FOR IMMEDIATE RELEASE | June 07, 2011

Christopher A. Voigt, Ph. D., named Editor-in-Chief of ACS Synthetic Biology

WASHINGTON, June 7, 2011 — The Publications Division of the American Chemical Society announces a new peer-reviewed journal that will cover synthetic biology and systems bioscience. Led by Editor-in-Chief Christopher A. Voigt, Ph.D., of the Massachusetts Institute of Technology (MIT), the journal will publish important advances in cutting edge molecular, systems, and synthetic research.

ACS Synthetic Biology will define the growing field of synthetic biology by publishing original research that demonstrates integrative, molecular approaches enabling us to better understand the organization and function of cells, tissues, and organisms in systems. Moreover, articles will demonstrate the application of synthetic biology to manipulate these systems.

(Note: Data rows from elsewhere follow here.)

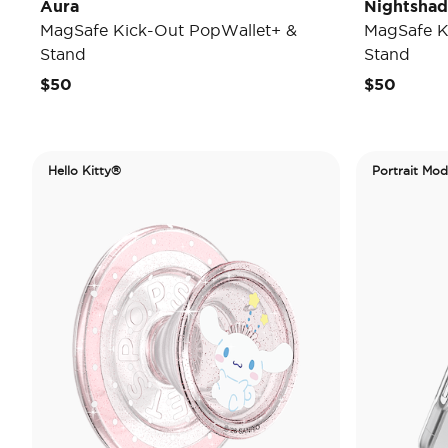
Aura
Nightsha
MagSafe Kick-Out PopWallet+ &
MagSafe K
Stand
Stand
$50
$50
Hello Kitty®
Portrait Mo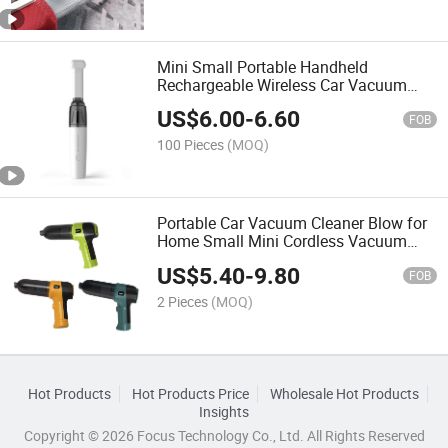
Mini Small Portable Handheld
Rechargeable Wireless Car Vacuum
Cleaner for Home and Car
US$
6.00
-
6.60
FOB
100 Pieces
(MOQ)
Portable Car Vacuum Cleaner Blow for
Home Small Mini Cordless Vacuum
Cleaner
US$
5.40
-
9.80
FOB
2 Pieces
(MOQ)
Hot Products
Hot Products Price
Wholesale Hot Products
Insights
Copyright © 2026 Focus Technology Co., Ltd. All Rights Reserved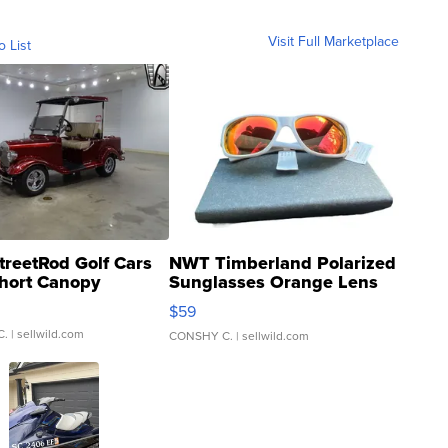
Visit Full Marketplace
o List
treetRod Golf Cars
NWT Timberland Polarized
hort Canopy
Sunglasses Orange Lens
Gray and Ora...
$59
C.
| sellwild.com
CONSHY C.
| sellwild.com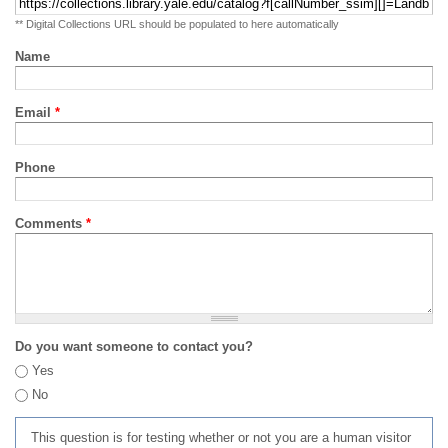
** Digital Collections URL should be populated to here automatically
Name
Email
*
Phone
Comments
*
Do you want someone to contact you?
Yes
No
This question is for testing whether or not you are a human visitor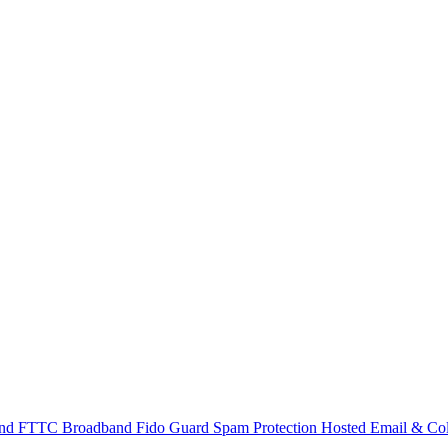
and
FTTC Broadband
Fido Guard Spam Protection
Hosted Email & Col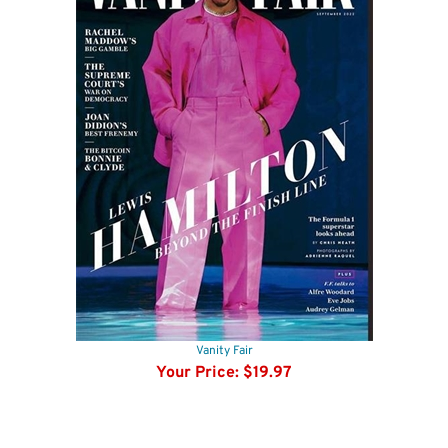
Vanity Fair
Your Price:
$19.97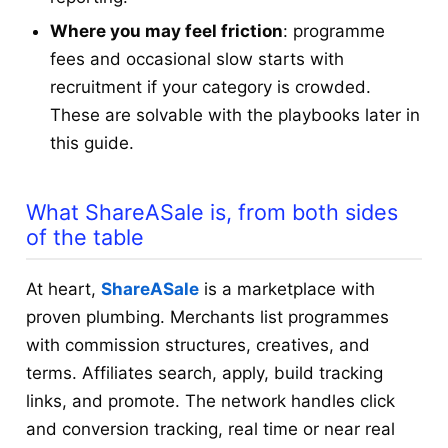
Where you may feel friction
: programme
fees and occasional slow starts with
recruitment if your category is crowded.
These are solvable with the playbooks later in
this guide.
What ShareASale is, from both sides
of the table
At heart,
ShareASale
is a marketplace with
proven plumbing. Merchants list programmes
with commission structures, creatives, and
terms. Affiliates search, apply, build tracking
links, and promote. The network handles click
and conversion tracking, real time or near real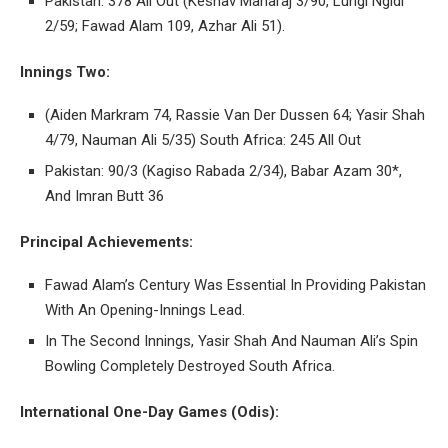
Pakistan: 378 All Out (Keshav Maharaj 3/90, Lungi Ngidi
2/59; Fawad Alam 109, Azhar Ali 51).
Innings Two:
(Aiden Markram 74, Rassie Van Der Dussen 64; Yasir Shah
4/79, Nauman Ali 5/35) South Africa: 245 All Out
Pakistan: 90/3 (Kagiso Rabada 2/34), Babar Azam 30*,
And Imran Butt 36
Principal Achievements:
Fawad Alam’s Century Was Essential In Providing Pakistan
With An Opening-Innings Lead.
In The Second Innings, Yasir Shah And Nauman Ali’s Spin
Bowling Completely Destroyed South Africa.
International One-Day Games (Odis):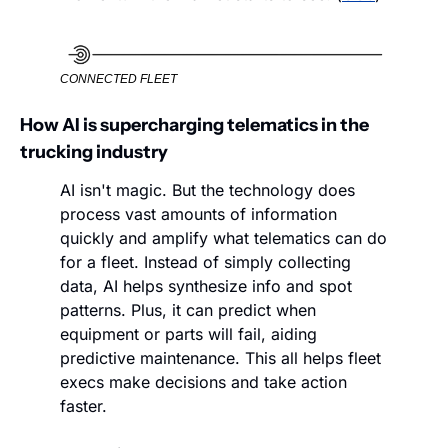
CONNECTED FLEET
How AI is supercharging telematics in the 
trucking industry
AI isn't magic. But the technology does 
process vast amounts of information 
quickly and amplify what telematics can do 
for a fleet. Instead of simply collecting 
data, AI helps synthesize info and spot 
patterns. Plus, it can predict when 
equipment or parts will fail, aiding 
predictive maintenance. This all helps fleet 
execs make decisions and take action 
faster. 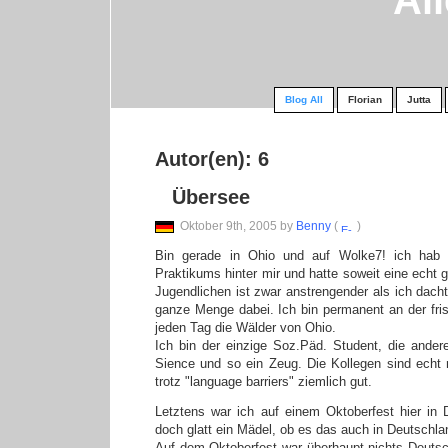
Al
Blog All
Florian
Jutta
Autor(en): 6
Übersee
Oktober 9th, 2005 by
Benny
(
)
Bin gerade in Ohio und auf Wolke7! ich hab b
Praktikums hinter mir und hatte soweit eine echt g
Jugendlichen ist zwar anstrengender als ich dacht
ganze Menge dabei. Ich bin permanent an der fri
jeden Tag die Wälder von Ohio.
Ich bin der einzige Soz.Päd. Student, die ander
Sience und so ein Zeug. Die Kollegen sind echt 
trotz "language barriers" ziemlich gut.
Letztens war ich auf einem Oktoberfest hier in
doch glatt ein Mädel, ob es das auch in Deutschl
Auf dem Oktoberfest war überhaupt nichts Deutsch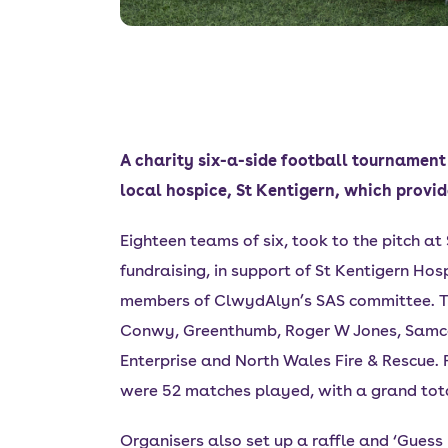
A charity six-a-side football tournament
local hospice, St Kentigern, which provid
Eighteen teams of six, took to the pitch at
fundraising, in support of St Kentigern H
members of ClwydAlyn’s SAS committee. Te
Conwy, Greenthumb, Roger W Jones, Samco, 
Enterprise and North Wales Fire & Rescue.
were 52 matches played, with a grand total
Organisers also set up a raffle and ‘Gues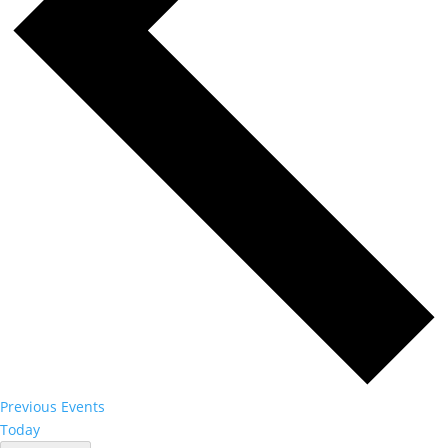
Previous
Events
Today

The journal is particularly interested in fostering studies on the design and synthesis of new genetic circuits and gene products; computational methods in the design of systems; and integrative applied approaches to understanding disease and metabolism.

ACS Synthetic Biology was launched in response to the needs of the scientific community and will provide a reputable forum for the publication of research with broad appeal to chemists and chemical engineers; biologists and bioengineers; electrical engineers and computer scientists; and biophysicists interested in the chemistry of biological systems. The journal will be delivered exclusively via the award-winning ACS Web Editions platform.

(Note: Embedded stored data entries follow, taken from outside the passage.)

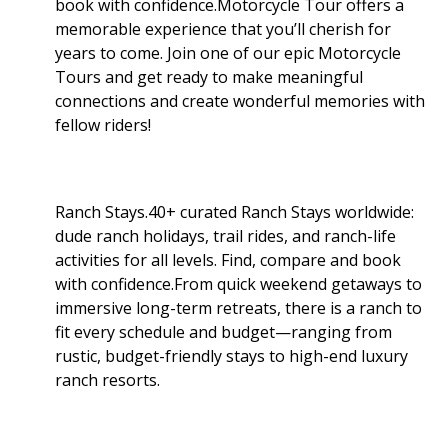
book with confidence.Motorcycle Tour offers a
memorable experience that you’ll cherish for
years to come. Join one of our epic Motorcycle
Tours and get ready to make meaningful
connections and create wonderful memories with
fellow riders!
Ranch Stays.40+ curated Ranch Stays worldwide:
dude ranch holidays, trail rides, and ranch-life
activities for all levels. Find, compare and book
with confidence.From quick weekend getaways to
immersive long-term retreats, there is a ranch to
fit every schedule and budget—ranging from
rustic, budget-friendly stays to high-end luxury
ranch resorts.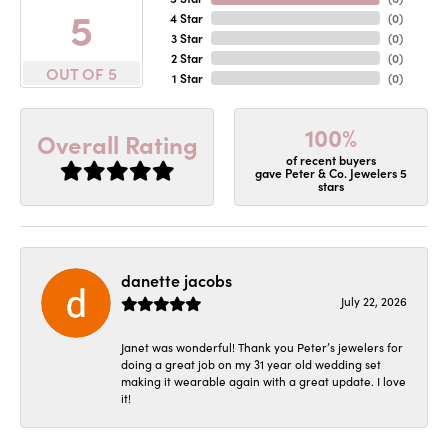
5
4 Star
(
0
)
3 Star
(
0
)
2 Star
(
0
)
OUT OF 5
1 Star
(
0
)
100%
Overall Rating
of recent buyers
gave Peter & Co. Jewelers 5
stars
danette jacobs
July 22, 2026
Janet was wonderful! Thank you Peter’s jewelers for
doing a great job on my 31 year old wedding set
making it wearable again with a great update. I love
it!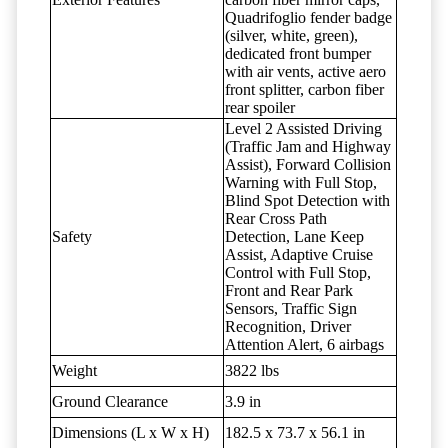
Quadrifoglio fender badge
(silver, white, green),
dedicated front bumper
with air vents, active aero
front splitter, carbon fiber
rear spoiler
Level 2 Assisted Driving
(Traffic Jam and Highway
Assist), Forward Collision
Warning with Full Stop,
Blind Spot Detection with
Rear Cross Path
Safety
Detection, Lane Keep
Assist, Adaptive Cruise
Control with Full Stop,
Front and Rear Park
Sensors, Traffic Sign
Recognition, Driver
Attention Alert, 6 airbags
Weight
3822 lbs
Ground Clearance
3.9 in
Dimensions (L x W x H)
182.5 x 73.7 x 56.1 in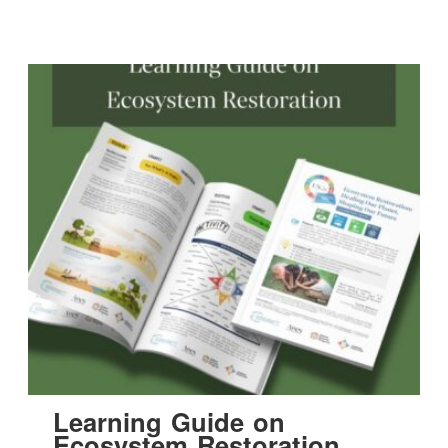
Learning Guide on
Ecosystem Restoration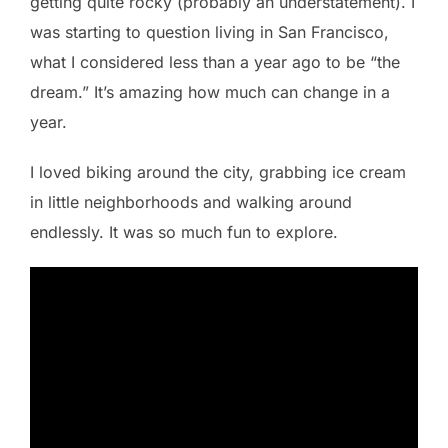
getting quite rocky (probably an understatement). I
was starting to question living in San Francisco,
what I considered less than a year ago to be “the
dream.” It’s amazing how much can change in a
year.
I loved biking around the city, grabbing ice cream
in little neighborhoods and walking around
endlessly. It was so much fun to explore.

Voigt recently joined the Department of Biological Engineering at MIT as an associate professor and co-director of the Center for Integrative Synthetic Biology. Previously, he was a member of the faculty in the Department of Pharmaceutical Chemistry at University of California, San Francisco. He is an Adjunct Professor at the Korea Advanced Institute of Science and Technology and an Honorary Fellow at Imperial College.

His current research is focused on the reprogramming of bacterial organisms to perform coordinated, complex tasks for pharmaceutical and industrial applications.

Voigt has been honored as a Sloan Fellow, Pew Scholar, Packard Fellow, MIT TR35, NSF CAREER Award, and Vaughan Lecturer. He serves as a consultant for Genomatica, Amryis, Bayer CropScience, Flagship Ventures, and the State University of New York at Stony Brook. Technology from his lab has been licensed by six companies.